No. 8 TDK Semiconductor Corp., a U.S.-based unit of Japan’s TDK Corp., dropped one space after the company cut 20 people, or 17%, for a total of 95 OC workers.

Earlier this year, TDK moved its headquarters from Tustin to a smaller Irvine Spectrum space. The move came after the chipmaker shuttered its production and test operations and shifted work to Asian contractors.
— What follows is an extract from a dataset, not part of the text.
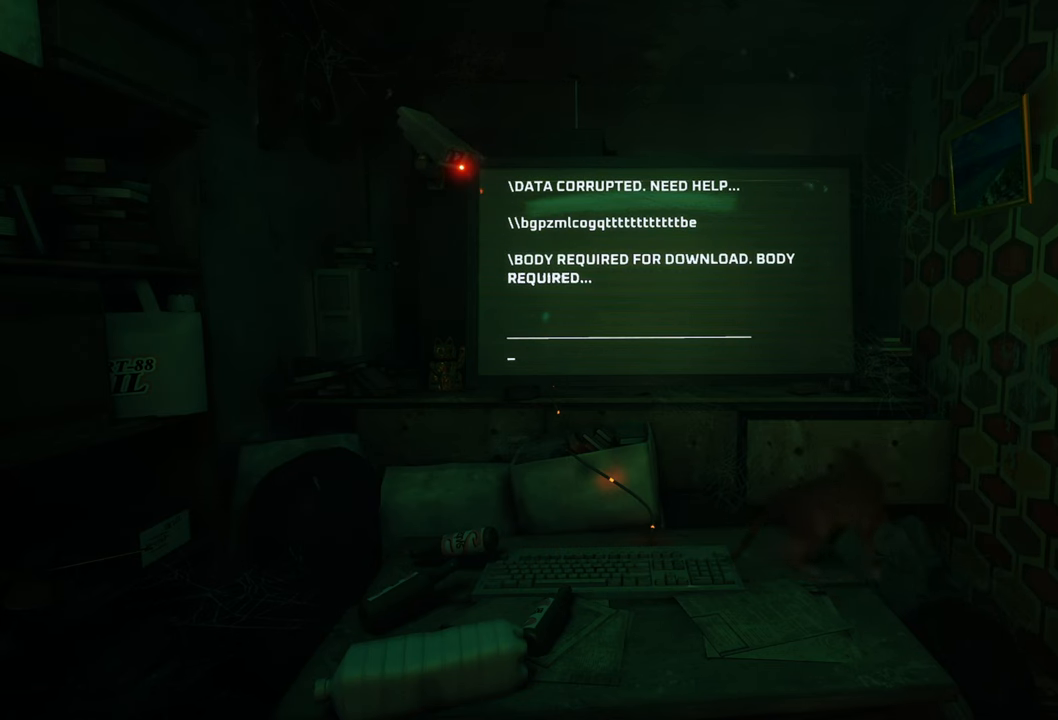
{"buttons": [], "left_stick": "center", "right_stick": "center", "events": []}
“We moved all our production and final test functions,” said Jerry Fitch, TDK Semiconductor’s chief financial officer, in an earlier interview. “It’s a pretty efficient model. We get better execution out of it.”

No. 11 Foothill Ranch-based Aristos Logic Corp. debuted on this year’s list. The chip designer, which grew out of Western Digital Corp. in 2000, raised $20 million in funding earlier this year. That round brought Aristos’ total raised to $53.5 million.

Aristos designs chips that speed the flow of data over storage networks,groups of computers used by banks, Internet companies, retailers and government agencies to store and retrieve data.

Another newcomer on this year’s list: No. 14 Irvine-based SolarFlare Communications Inc., which closed on a $17.5 million second round of funding earlier this year. Intel Corp. is among SolarFlare’s investors.

SolarFlare makes chips that allow existing networking gear to work with newer, faster devices. All of SolarFlare’s management team hails from PairGain Technologies Inc., the former Tustin-based company that’s now part of ADC Telecommunication Inc.

Overall job losses at the county’s largest chipmakers moderated in the past year. Factoring in Conexant’s shift of jobs to Mindspeed, the 19 companies on the list saw employment fall 3% to 4,881 people in the past year. Last year’s group posted a 12% employment decline. Compared to the companies on last year’s list, this year’s group saw a 5% decline in jobs.